At the Springs School, the hunt for a new assistant principal continues.
During Monday night’s school board meeting, Dominic Mucci, the district’s superintendent, updated audience members concerning the administrative opening — a position that has gone unfilled since its previous occupant resigned in early May.
“We’ve received 166 applications for the position and we’ve gone through them once, twice, and three times. We’re not time-binding ourselves to say we have to have someone here by Sept.1,” Mr. Mucci said.
“We’re still on the hunt, but we haven’t found that match as of yet,” he said.
In early May, Katherine Byrnes resigned from her position as assistant principal. Dr. Byrnes, who was hired for a three-year probationary period a year ago at an annual salary of $120,000, not including benefits, oversaw special education, managed issues related to discipline, and evaluated teachers, among other duties. Louis Aiello, a former Springs administrator, has stepped in to fill her duties since she left.
Dr. Byrnes’s resignation coincided with a troubled time for the school. Less than a week after she left, the school reported that it had turned over information to the Testing Integrity Unit of the New York State Education Department concerning a possible irregularity related to a recent state assessment. The district has not said which staff member was implicated, and a final report has yet to be released.
Filling the assistant principal’s position has proved more difficult than some had initially hoped. Kathee Burke-Gonzalez, the former board president, said in an earlier statement that the school leadership was confident that it would will have the position filled by Aug. 1.
In other news, Eric Casale, the principal, discussed the school’s performance on the most recent New York State assessment, the first set of tests tied to the Common Core, a new, national set of learning benchmarks intended to promote higher-order critical thinking. At Monday night’s meeting, about eight audience members were present. Two board members, Timothy Frazier and Jeffrey Miller, were absent.
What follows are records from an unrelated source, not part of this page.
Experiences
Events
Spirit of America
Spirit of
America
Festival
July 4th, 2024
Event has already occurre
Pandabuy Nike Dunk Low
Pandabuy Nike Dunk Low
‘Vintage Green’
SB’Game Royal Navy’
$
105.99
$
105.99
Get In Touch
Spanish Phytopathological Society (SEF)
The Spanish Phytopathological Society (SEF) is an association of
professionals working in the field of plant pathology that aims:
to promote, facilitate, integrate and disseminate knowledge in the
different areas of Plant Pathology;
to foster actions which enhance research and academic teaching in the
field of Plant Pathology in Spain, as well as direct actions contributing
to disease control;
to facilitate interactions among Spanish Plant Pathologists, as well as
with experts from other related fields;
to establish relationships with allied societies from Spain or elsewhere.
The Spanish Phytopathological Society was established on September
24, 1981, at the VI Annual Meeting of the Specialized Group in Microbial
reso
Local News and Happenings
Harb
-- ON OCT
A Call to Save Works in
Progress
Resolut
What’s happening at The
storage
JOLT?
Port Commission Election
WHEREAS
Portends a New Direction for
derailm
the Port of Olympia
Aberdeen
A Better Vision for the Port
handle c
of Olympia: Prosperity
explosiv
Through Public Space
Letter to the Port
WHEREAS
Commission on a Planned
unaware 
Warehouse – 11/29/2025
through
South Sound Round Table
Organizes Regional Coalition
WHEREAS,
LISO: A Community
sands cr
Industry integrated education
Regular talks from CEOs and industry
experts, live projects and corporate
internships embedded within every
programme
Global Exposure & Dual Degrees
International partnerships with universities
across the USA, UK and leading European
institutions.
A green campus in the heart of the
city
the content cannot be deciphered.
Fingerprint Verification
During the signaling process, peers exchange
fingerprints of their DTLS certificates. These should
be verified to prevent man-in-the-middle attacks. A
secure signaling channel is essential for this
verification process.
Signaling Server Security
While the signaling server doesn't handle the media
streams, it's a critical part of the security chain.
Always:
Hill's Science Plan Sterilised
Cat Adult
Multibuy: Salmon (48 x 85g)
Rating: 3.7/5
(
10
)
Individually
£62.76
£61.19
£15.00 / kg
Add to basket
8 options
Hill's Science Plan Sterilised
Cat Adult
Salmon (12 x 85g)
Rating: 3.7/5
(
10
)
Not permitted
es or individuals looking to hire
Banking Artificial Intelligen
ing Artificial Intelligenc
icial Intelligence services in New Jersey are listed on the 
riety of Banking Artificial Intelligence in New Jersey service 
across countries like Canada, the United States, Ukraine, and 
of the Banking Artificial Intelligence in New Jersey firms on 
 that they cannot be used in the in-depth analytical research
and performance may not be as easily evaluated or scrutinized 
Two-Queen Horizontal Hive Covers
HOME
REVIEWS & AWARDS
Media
“Like every other district, when the scores came out, we were disappointed,” said Mr. Casale.
“But I’m confident in our program here and we’ve made tremendous strides and we will continue to make efforts. We do have a long way to go, but I am confident that we will continue to make progress in the years ahead,” he said.
With the start of school approaching, Mr. Casale said that enrollment is up. Come Sept. 9, he anticipates that about 712 students will walk through the front doors — roughly 40 more than at the same time last year. The increase, Mr. Casale said, is evenly distributed from pre-kindergarten through eighth grade. In the meantime, improvements to the both the interior and exterior of the buildings and grounds are under way.